> _Listed records_
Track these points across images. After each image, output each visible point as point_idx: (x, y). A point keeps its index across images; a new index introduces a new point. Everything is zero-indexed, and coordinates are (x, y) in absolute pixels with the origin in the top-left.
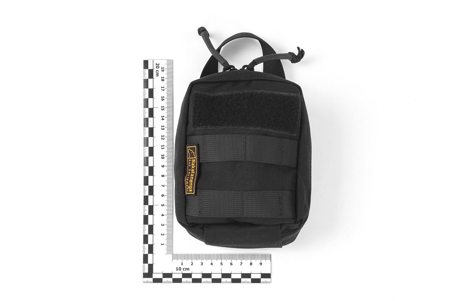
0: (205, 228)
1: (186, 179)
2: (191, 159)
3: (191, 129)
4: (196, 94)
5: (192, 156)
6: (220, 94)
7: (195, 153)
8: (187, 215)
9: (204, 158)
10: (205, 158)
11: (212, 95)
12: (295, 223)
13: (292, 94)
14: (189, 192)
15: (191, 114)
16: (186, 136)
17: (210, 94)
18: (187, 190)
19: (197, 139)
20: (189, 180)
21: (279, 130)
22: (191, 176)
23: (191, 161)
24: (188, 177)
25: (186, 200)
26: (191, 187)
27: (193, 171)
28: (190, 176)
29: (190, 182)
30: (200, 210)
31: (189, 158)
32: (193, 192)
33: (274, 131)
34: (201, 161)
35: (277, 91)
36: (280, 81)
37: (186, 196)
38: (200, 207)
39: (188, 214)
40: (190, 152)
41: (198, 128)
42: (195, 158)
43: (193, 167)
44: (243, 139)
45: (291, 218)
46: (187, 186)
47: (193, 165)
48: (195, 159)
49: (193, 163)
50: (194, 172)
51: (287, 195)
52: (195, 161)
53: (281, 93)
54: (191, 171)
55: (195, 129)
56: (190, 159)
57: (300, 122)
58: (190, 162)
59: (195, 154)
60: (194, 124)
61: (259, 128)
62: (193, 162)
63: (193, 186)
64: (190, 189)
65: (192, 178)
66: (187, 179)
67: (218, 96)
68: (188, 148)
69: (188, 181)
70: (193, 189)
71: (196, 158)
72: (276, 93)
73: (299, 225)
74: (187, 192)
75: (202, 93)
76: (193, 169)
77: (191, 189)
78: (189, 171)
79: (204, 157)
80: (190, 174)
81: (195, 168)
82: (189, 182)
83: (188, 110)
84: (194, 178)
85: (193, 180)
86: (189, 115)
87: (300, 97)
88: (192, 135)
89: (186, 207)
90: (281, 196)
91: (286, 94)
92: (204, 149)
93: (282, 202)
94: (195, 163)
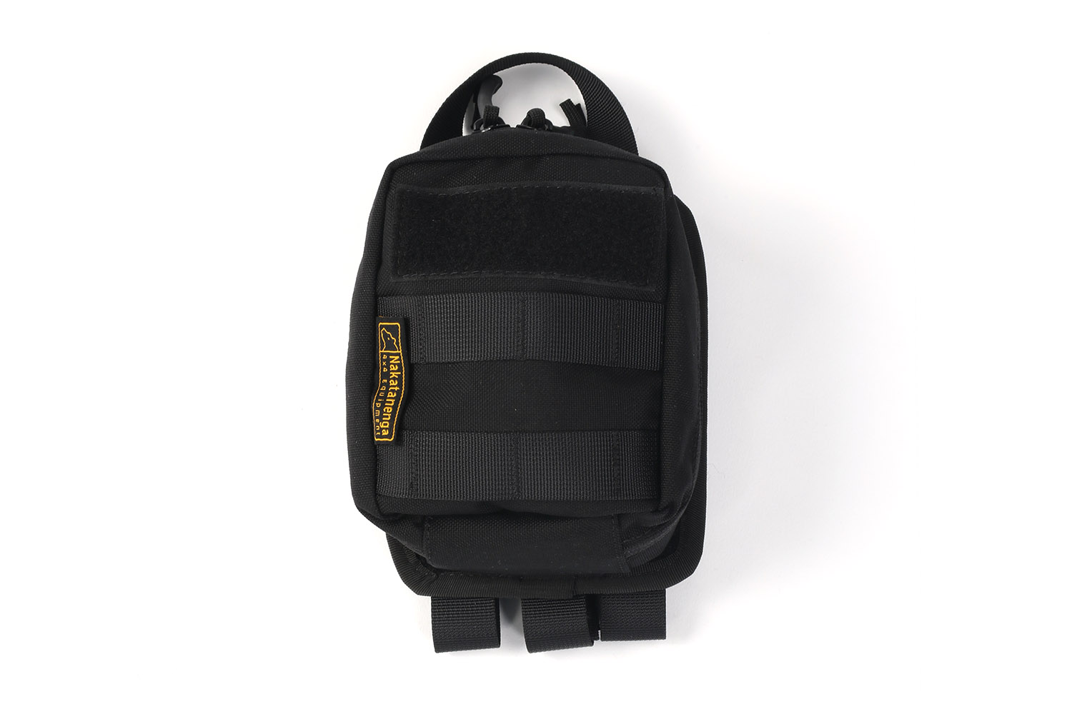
0: (427, 525)
1: (375, 405)
2: (388, 355)
3: (388, 278)
4: (402, 192)
5: (390, 346)
6: (462, 189)
7: (397, 341)
8: (380, 495)
9: (421, 353)
10: (425, 351)
11: (441, 192)
12: (656, 511)
13: (643, 189)
14: (381, 436)
15: (388, 242)
16: (376, 296)
17: (436, 190)
18: (377, 431)
19: (404, 303)
20: (383, 406)
21: (609, 281)
22: (390, 398)
23: (388, 360)
24: (381, 398)
25: (376, 457)
26: (386, 424)
27: (394, 384)
28: (385, 397)
29: (386, 413)
30: (412, 483)
31: (383, 351)
32: (389, 436)
33: (597, 283)
34: (413, 360)
35: (604, 183)
36: (611, 158)
37: (375, 447)
38: (412, 473)
39: (382, 491)
40: (386, 336)
41: (405, 278)
42: (398, 352)
43: (393, 375)
44: (518, 303)
45: (646, 500)
46: (378, 421)
47: (394, 369)
48: (398, 354)
49: (395, 364)
50: (396, 389)
51: (632, 442)
52: (399, 359)
53: (614, 186)
54: (388, 385)
55: (398, 280)
56: (385, 353)
58: (385, 360)
59: (397, 343)
60: (396, 268)
61: (556, 276)
62: (393, 361)
63: (391, 421)
64: (384, 428)
65: (391, 402)
66: (379, 405)
67: (457, 195)
68: (382, 327)
69: (381, 409)
70: (390, 429)
71: (400, 352)
72: (603, 187)
73: (666, 517)
74: (377, 437)
75: (415, 189)
76: (394, 379)
77: (386, 429)
78: (382, 385)
79: (421, 349)
80: (386, 392)
81: (400, 376)
82: (382, 412)
83: (382, 233)
84: (396, 403)
85: (394, 408)
86: (384, 245)
87: (663, 194)
88: (391, 293)
89: (376, 475)
90: (619, 445)
91: (627, 188)
92: (420, 330)
93: (619, 459)
94: (398, 364)
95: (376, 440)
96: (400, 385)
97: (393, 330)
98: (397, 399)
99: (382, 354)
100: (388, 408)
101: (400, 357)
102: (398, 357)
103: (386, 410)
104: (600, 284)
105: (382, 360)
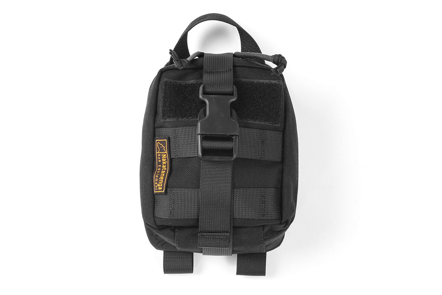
0: (176, 230)
1: (155, 176)
2: (161, 154)
3: (160, 120)
4: (166, 82)
5: (162, 150)
7: (165, 148)
8: (156, 217)
9: (176, 153)
11: (183, 83)
12: (281, 224)
13: (273, 82)
14: (158, 190)
15: (160, 104)
16: (155, 128)
17: (181, 82)
18: (156, 188)
19: (168, 131)
20: (159, 176)
22: (162, 173)
23: (161, 157)
24: (158, 173)
25: (154, 200)
26: (161, 185)
27: (164, 167)
28: (160, 173)
29: (161, 179)
30: (171, 212)
31: (158, 153)
32: (162, 190)
33: (254, 122)
34: (172, 157)
37: (154, 196)
38: (171, 207)
39: (156, 215)
40: (160, 146)
41: (168, 120)
42: (165, 152)
43: (164, 163)
45: (276, 219)
46: (156, 183)
47: (164, 160)
49: (164, 158)
50: (165, 169)
51: (271, 193)
52: (166, 156)
54: (161, 168)
55: (165, 120)
56: (159, 154)
57: (283, 111)
58: (159, 157)
59: (165, 149)
60: (164, 115)
63: (163, 183)
64: (159, 187)
65: (163, 175)
66: (157, 176)
67: (190, 84)
68: (157, 142)
69: (158, 178)
70: (163, 187)
71: (167, 152)
73: (284, 227)
74: (156, 191)
75: (172, 81)
76: (164, 165)
77: (161, 187)
79: (176, 151)
80: (161, 171)
81: (167, 163)
82: (159, 179)
83: (157, 100)
84: (165, 175)
85: (164, 177)
86: (158, 105)
87: (282, 84)
88: (161, 127)
89: (154, 208)
90: (264, 194)
91: (266, 81)
92: (175, 143)
93: (265, 201)
94: (166, 158)
95: (155, 192)
96: (166, 167)
97: (163, 143)
98: (165, 173)
99: (158, 154)
100: (162, 178)
101: (167, 155)
102: (166, 155)
103: (161, 178)
104: (256, 123)
105: (158, 157)
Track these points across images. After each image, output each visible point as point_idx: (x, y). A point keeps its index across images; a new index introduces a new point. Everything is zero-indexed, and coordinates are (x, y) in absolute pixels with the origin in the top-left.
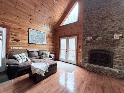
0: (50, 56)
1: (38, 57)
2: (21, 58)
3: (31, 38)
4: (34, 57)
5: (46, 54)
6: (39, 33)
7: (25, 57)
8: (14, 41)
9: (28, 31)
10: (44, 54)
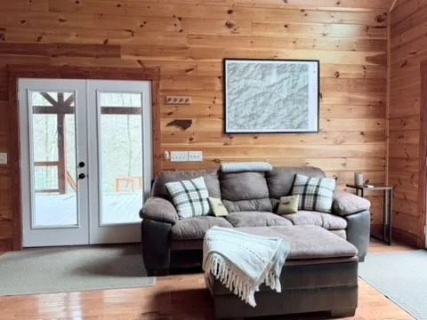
0: (335, 203)
1: (267, 203)
2: (189, 196)
3: (233, 107)
4: (246, 199)
5: (311, 190)
6: (274, 71)
7: (205, 194)
8: (173, 129)
9: (221, 75)
10: (301, 190)
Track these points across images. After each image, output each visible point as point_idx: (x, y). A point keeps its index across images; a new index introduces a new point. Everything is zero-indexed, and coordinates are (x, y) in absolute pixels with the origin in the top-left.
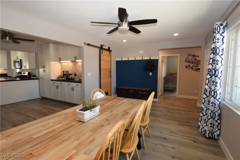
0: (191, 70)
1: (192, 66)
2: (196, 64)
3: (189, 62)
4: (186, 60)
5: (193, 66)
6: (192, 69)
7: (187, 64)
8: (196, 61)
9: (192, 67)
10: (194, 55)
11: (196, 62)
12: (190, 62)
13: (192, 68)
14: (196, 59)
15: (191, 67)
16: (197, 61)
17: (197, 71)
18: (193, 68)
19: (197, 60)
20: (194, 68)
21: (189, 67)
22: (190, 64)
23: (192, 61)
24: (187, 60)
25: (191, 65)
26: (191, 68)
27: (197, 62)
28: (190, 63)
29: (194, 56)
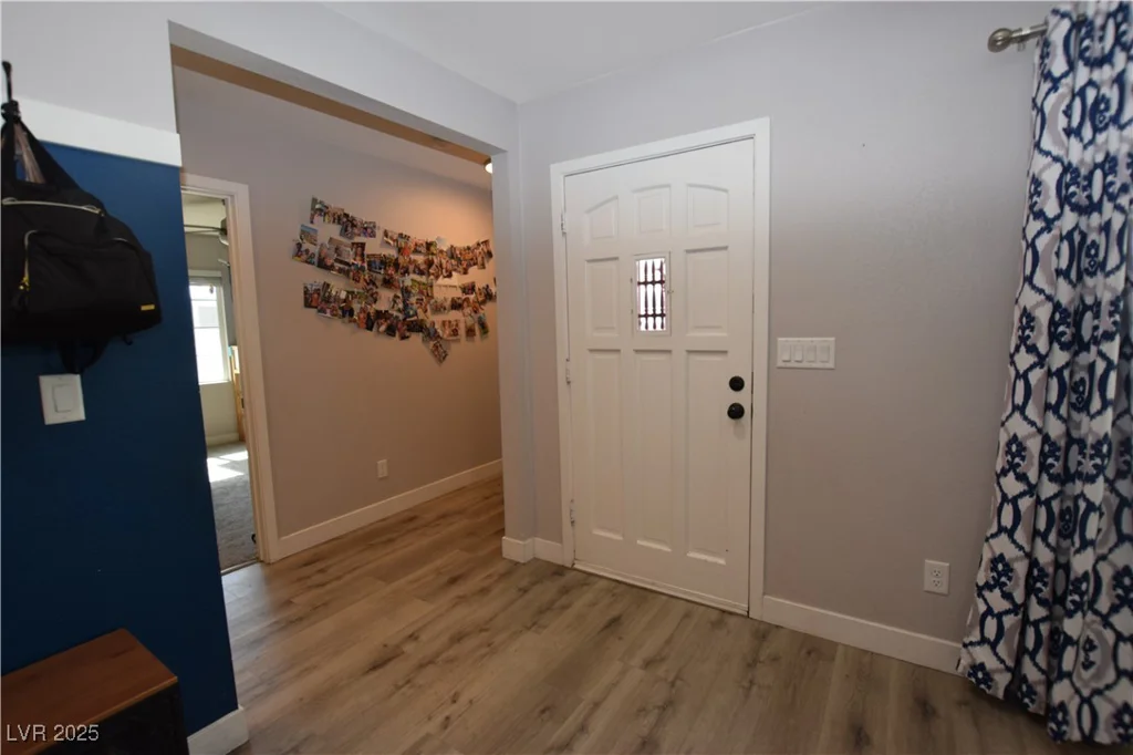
0: (340, 328)
1: (343, 295)
2: (362, 281)
3: (322, 264)
4: (299, 245)
5: (347, 297)
6: (347, 319)
7: (316, 277)
8: (363, 260)
9: (345, 301)
10: (346, 215)
11: (362, 268)
12: (329, 262)
13: (348, 312)
14: (362, 245)
15: (337, 299)
16: (366, 259)
17: (370, 328)
18: (351, 312)
19: (366, 252)
20: (356, 306)
21: (323, 305)
22: (328, 281)
23: (337, 260)
24: (306, 245)
25: (339, 287)
26: (340, 312)
27: (366, 265)
28: (329, 268)
29: (347, 223)
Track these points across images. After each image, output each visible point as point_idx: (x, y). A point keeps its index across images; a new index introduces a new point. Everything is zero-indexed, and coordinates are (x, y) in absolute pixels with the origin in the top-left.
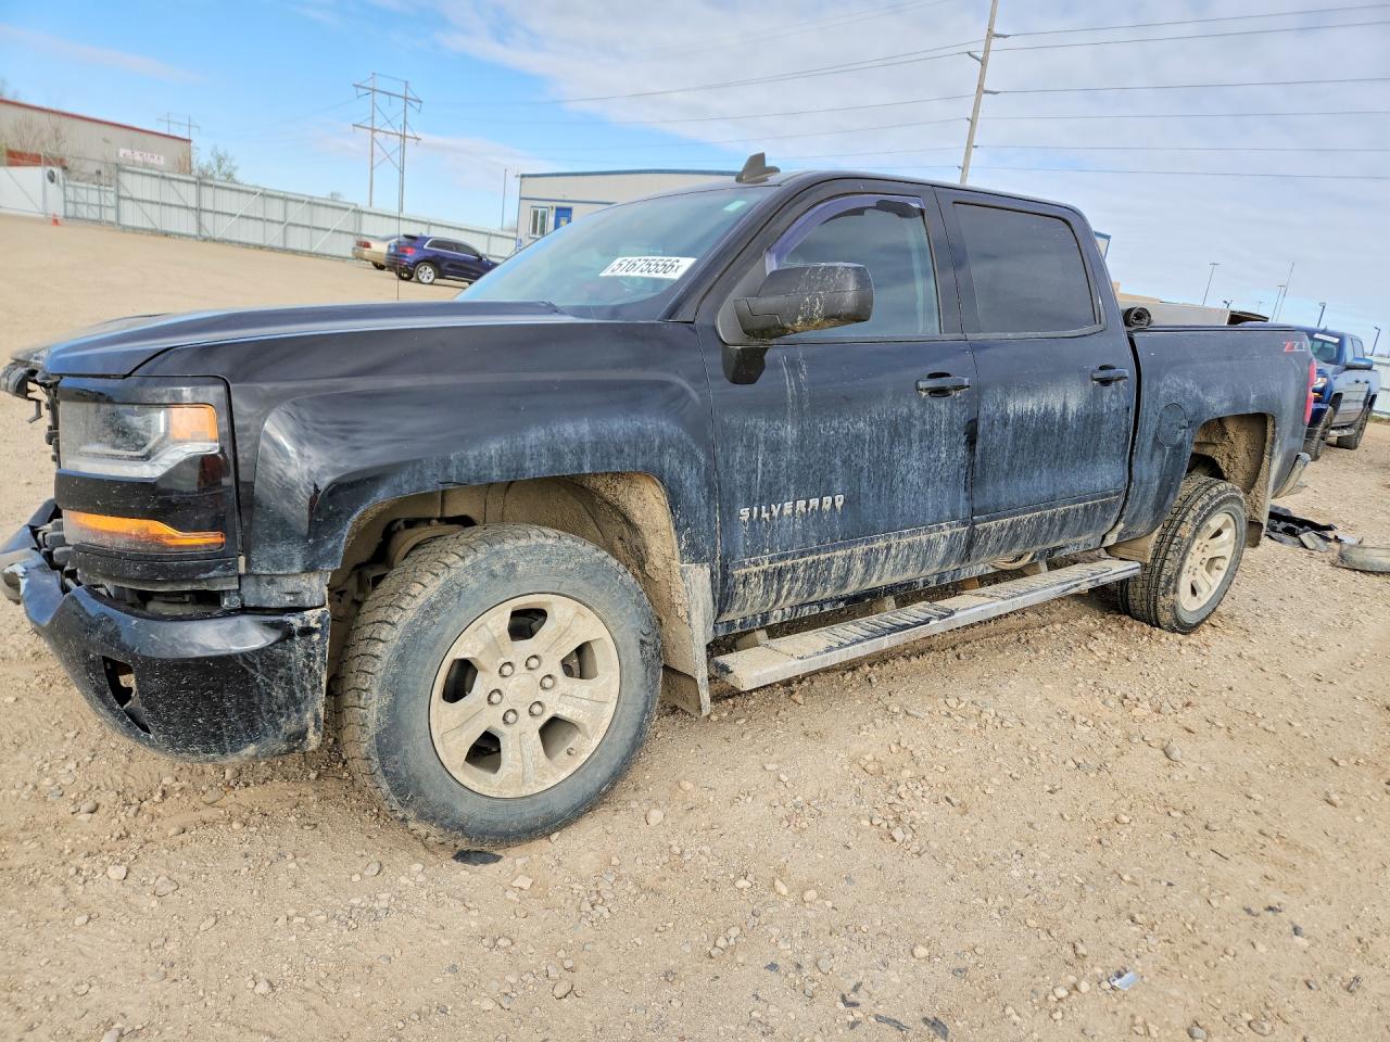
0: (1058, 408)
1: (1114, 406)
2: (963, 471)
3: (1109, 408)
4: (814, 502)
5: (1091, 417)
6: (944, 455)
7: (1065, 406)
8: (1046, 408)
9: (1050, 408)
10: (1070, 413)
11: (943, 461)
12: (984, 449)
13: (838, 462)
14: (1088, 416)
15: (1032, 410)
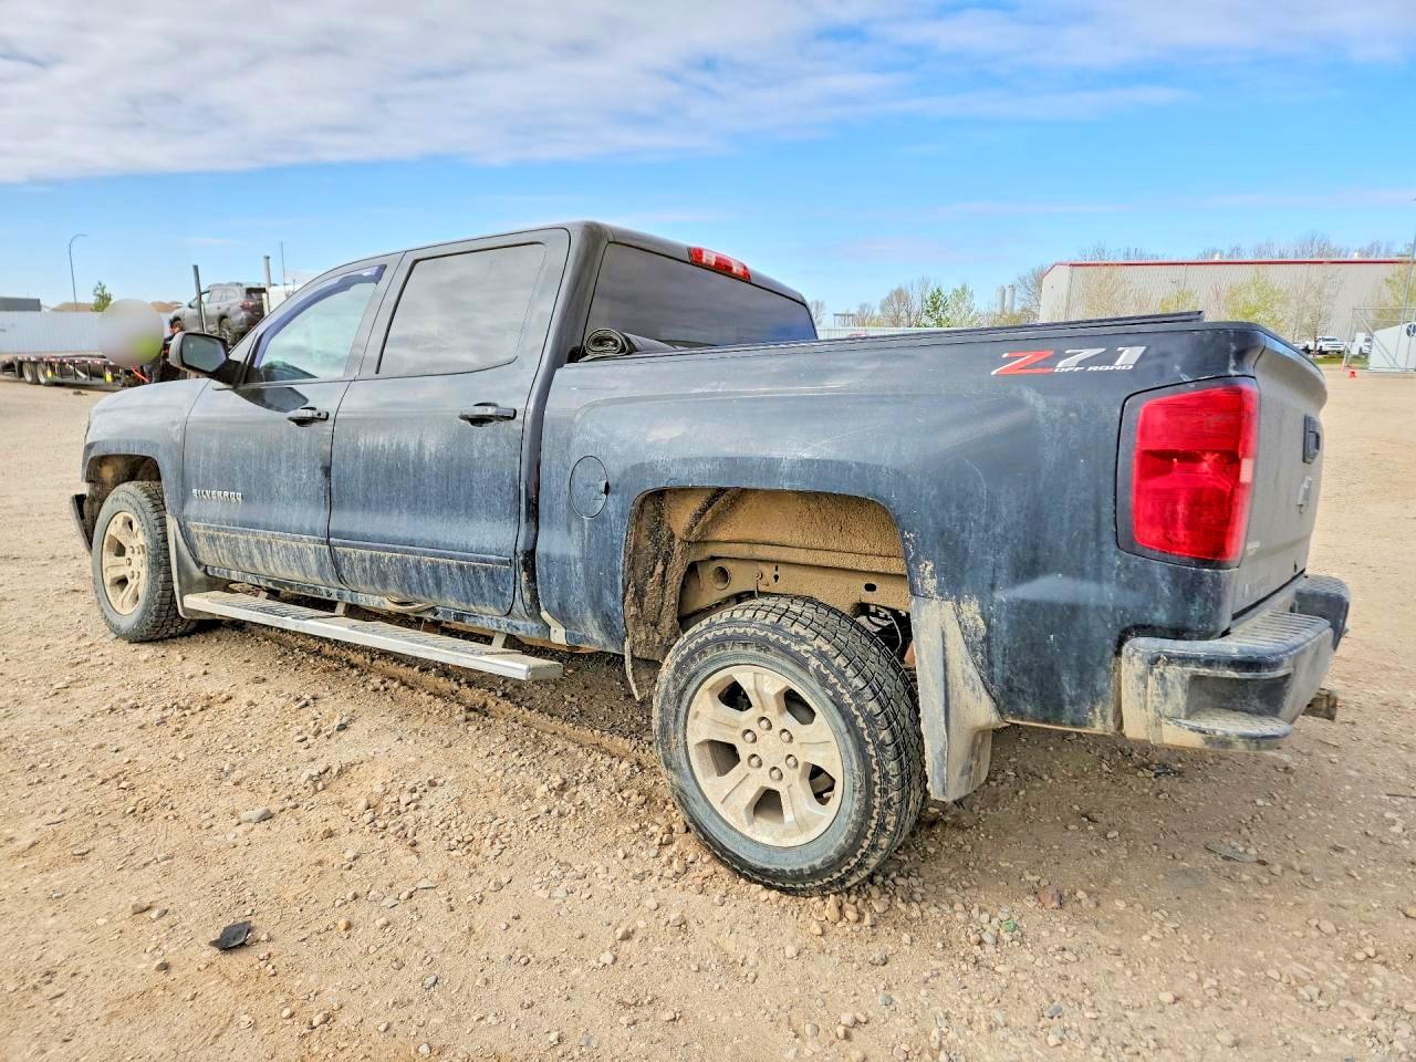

> _Exercise objective_
Out of the data above, give again only the lines starting at the one holding "58: (190, 162)" and ending at the one holding "93: (282, 202)", unchanged.

> _Solution_
58: (190, 162)
59: (195, 154)
60: (194, 124)
61: (259, 128)
62: (193, 162)
63: (193, 186)
64: (190, 189)
65: (192, 178)
66: (187, 179)
67: (218, 96)
68: (188, 148)
69: (188, 181)
70: (193, 189)
71: (196, 158)
72: (276, 93)
73: (299, 225)
74: (187, 192)
75: (202, 93)
76: (193, 169)
77: (191, 189)
78: (189, 171)
79: (204, 157)
80: (190, 174)
81: (195, 168)
82: (189, 182)
83: (188, 110)
84: (194, 178)
85: (193, 180)
86: (189, 115)
87: (300, 97)
88: (192, 135)
89: (186, 207)
90: (281, 196)
91: (286, 94)
92: (204, 149)
93: (282, 202)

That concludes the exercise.